考えてみたら毎年、お彼岸になるとウチのカァちゃんとこの母親の実家に親戚が集まり、クヮッチーを食べていたのである。あまり旧暦ばかりとらわれていたから思わず見逃すとこれであった。沖縄のお彼岸は春と秋の年2回あり、春分の日と秋分の日を中心に前後3日間のうちに都合のいい日に各家庭で行われている。本土のようにお寺に行ったりお墓参りをしたりという仏教の行事というより、沖縄固有の祖先崇拝の行事になっている。クヮッチーを仏壇の前に供えて、家族揃ってトートーメー(位牌)にウートートー(祈り)して、それから食事となる。大人はビールや泡盛、子供たちはソフトドリンクなどを好きなものを飲みながら、彼岸のクヮッチーをいただくのである。

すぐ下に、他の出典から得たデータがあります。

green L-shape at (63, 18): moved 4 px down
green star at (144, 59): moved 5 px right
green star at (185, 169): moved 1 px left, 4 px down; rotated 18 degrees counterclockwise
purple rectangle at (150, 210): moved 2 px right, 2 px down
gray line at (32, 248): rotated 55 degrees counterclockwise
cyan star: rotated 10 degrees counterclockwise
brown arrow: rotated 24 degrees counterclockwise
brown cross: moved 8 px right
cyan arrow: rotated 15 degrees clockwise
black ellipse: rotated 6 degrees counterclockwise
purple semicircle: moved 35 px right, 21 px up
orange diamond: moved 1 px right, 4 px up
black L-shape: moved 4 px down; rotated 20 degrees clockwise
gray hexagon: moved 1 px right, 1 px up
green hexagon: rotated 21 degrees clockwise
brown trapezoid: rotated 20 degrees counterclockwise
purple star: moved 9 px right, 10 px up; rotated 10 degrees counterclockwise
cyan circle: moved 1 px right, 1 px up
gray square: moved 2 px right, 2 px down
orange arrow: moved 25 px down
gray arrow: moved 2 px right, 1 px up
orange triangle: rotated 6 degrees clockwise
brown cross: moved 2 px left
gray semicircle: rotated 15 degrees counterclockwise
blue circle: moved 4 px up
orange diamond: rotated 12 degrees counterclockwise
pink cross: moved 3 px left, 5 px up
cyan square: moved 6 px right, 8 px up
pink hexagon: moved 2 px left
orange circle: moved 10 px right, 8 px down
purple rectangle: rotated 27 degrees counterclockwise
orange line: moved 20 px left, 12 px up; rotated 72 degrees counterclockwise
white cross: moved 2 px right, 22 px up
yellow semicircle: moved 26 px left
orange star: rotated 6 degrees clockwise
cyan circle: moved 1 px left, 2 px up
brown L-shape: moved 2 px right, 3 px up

彼岸のクヮッチーも各家庭のよってそれぞれ違うが、基本的な昔ながらのクヮッチーはほとんど一緒といえる。その基本的料理というのが、沖縄の行事に欠かせないウサンミ(御三味)と呼ばれる料理である。シーミーや旧盆、旧正月などのメイン料理で、重箱の詰められることから重箱料理とも呼ばれている。内容は魚天ぷら、揚げ豆腐、豚三枚肉の煮しめ、結び煮昆布(または昆布巻き)、ゴボウの煮付け、大根の煮付け、コンニャク炒り煮、赤かまぼこ、カステラかまぼこ、田芋のから揚げのなかから七品か九品が重箱の詰められたり大皿に盛られたりして、トートーメーにウサギラれる(供えられる)のである。

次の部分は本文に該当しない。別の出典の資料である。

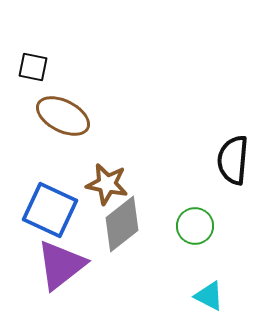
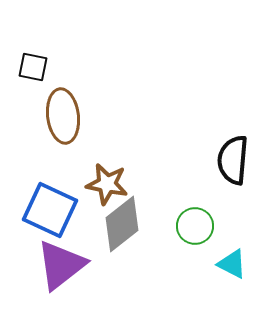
brown ellipse: rotated 56 degrees clockwise
cyan triangle: moved 23 px right, 32 px up
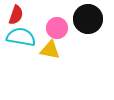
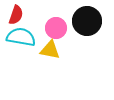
black circle: moved 1 px left, 2 px down
pink circle: moved 1 px left
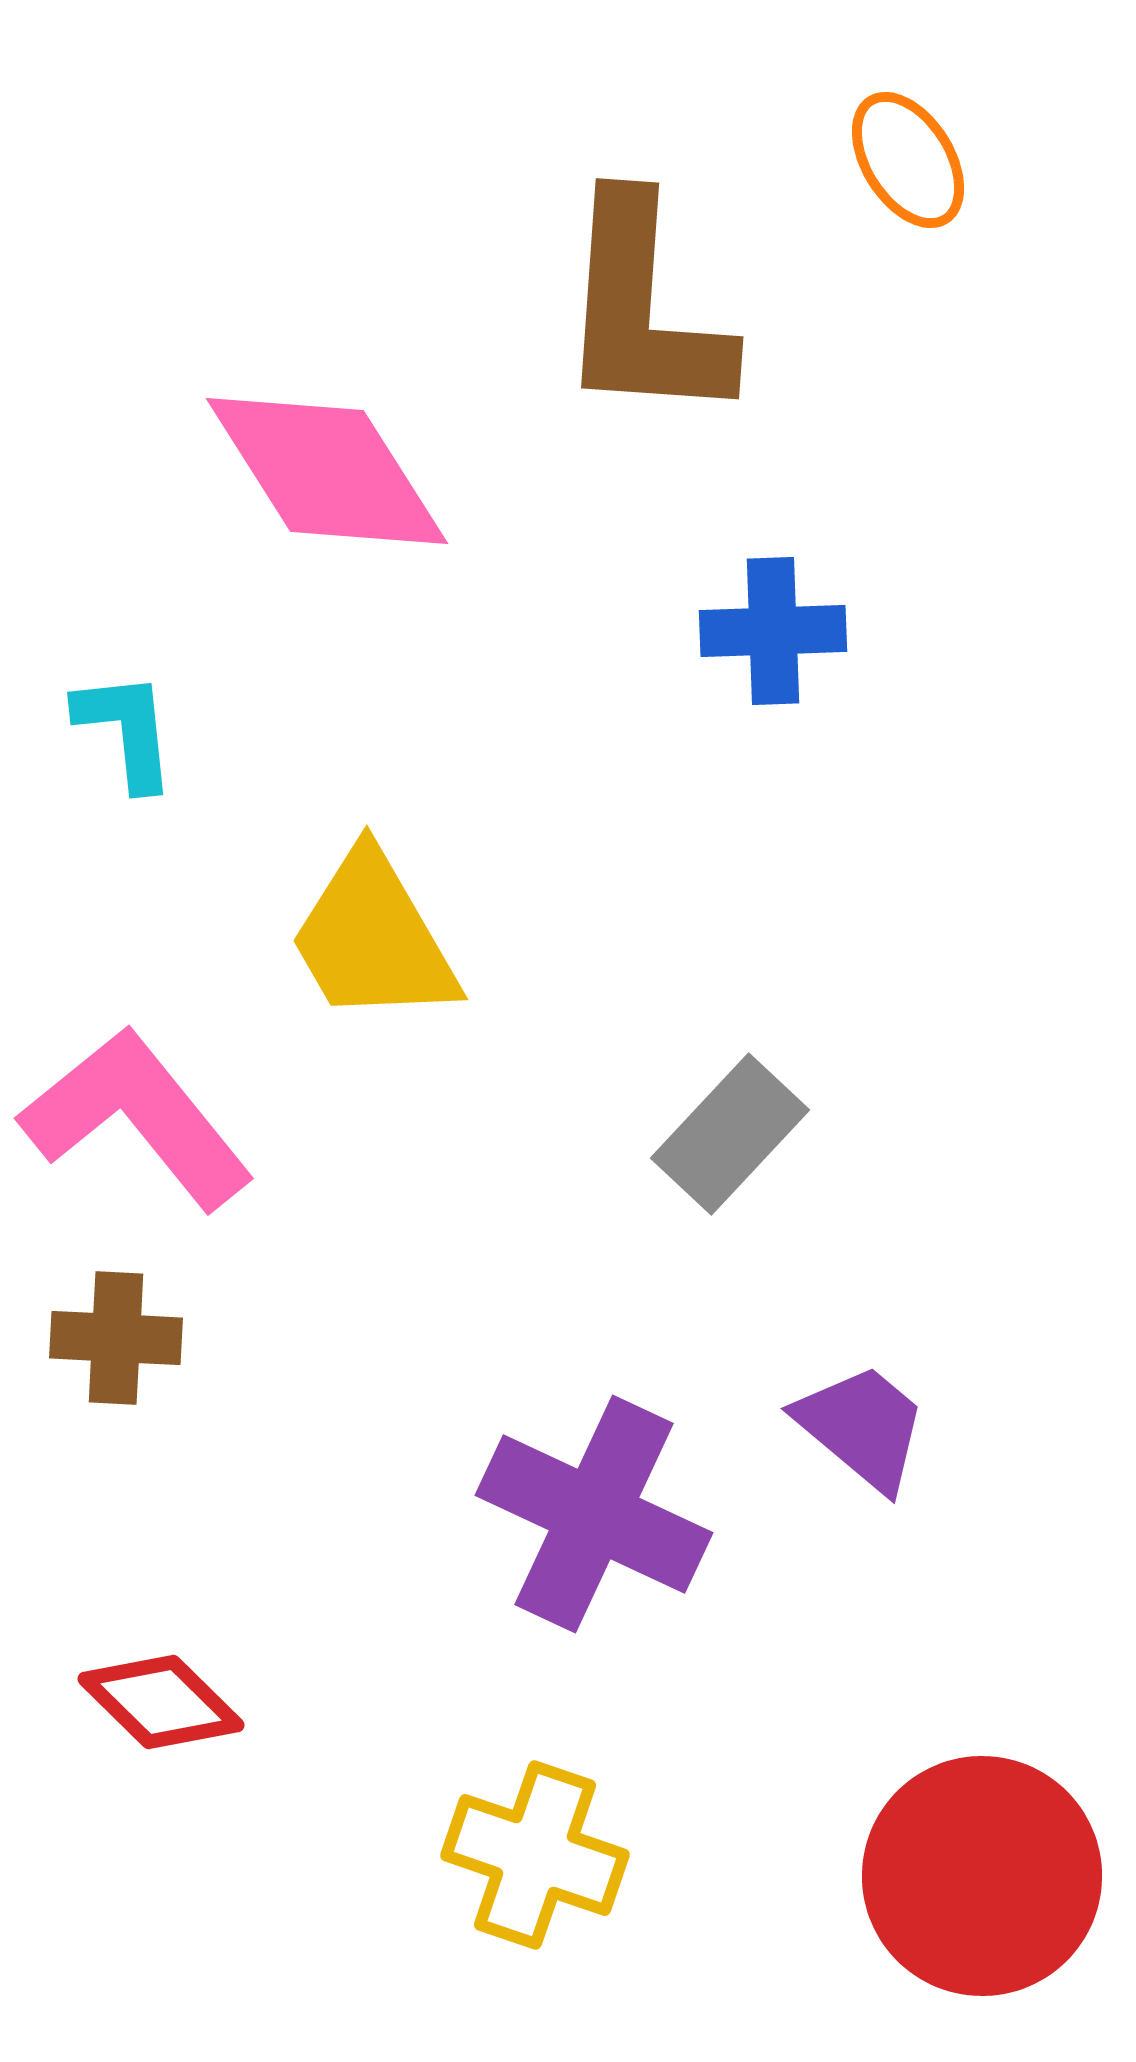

それにしても、子供の頃は行事行事でしょっちゅう出てくるウサンミがイヤでイヤでしょうがなかったけど、結婚して子供が生まれ、親戚付き合いが深まるにつれて、行事のクヮッチー、ウサンミが好きになるのである。子供のころから食べなれているはずなのに、奥深い味わいのあるクヮッチーに、沖縄の行事料理に伝統の力を感じるのであった。
●嘉手川 学の『ryuQ100味』バックナンバー:
http://ryuq100.ti-da.net/c73393.html

筆者プロフィール:嘉手川 学(かでかわまなぶ)
フリーライター、沖縄県那覇市生まれ。沖縄のタウン誌の草分け『月刊おきなわJOHO』の創刊メンバーとして参画。沖縄ネタならなんでもOKで特に食べ物関係に強い。現在も『月刊おきなわJOHO』で食べ物コーナーを15年以上掲載中。
著書、編著、共著に『沖縄大衆食堂』、『笑う沖縄ごはん』、『泡盛『通』飲読本』(各双葉社)など多数ある。共著で『沖縄離島のナ・ン・ダ』(双葉文庫)と『もっと好きになっちゃった沖縄』(双葉社)、『沖縄食堂』(生活情報センター)が発売中。
そんなわけで、旧暦2月はあまりクヮッチーとは縁がないと思っていたら、ボクがいつも参考にしている渡久地初美著の「沖縄の祭祀と行事料理」を見ていると、旧暦2月ではなく、新暦の3月にクヮッチーを食べる行事、お彼岸があったのである。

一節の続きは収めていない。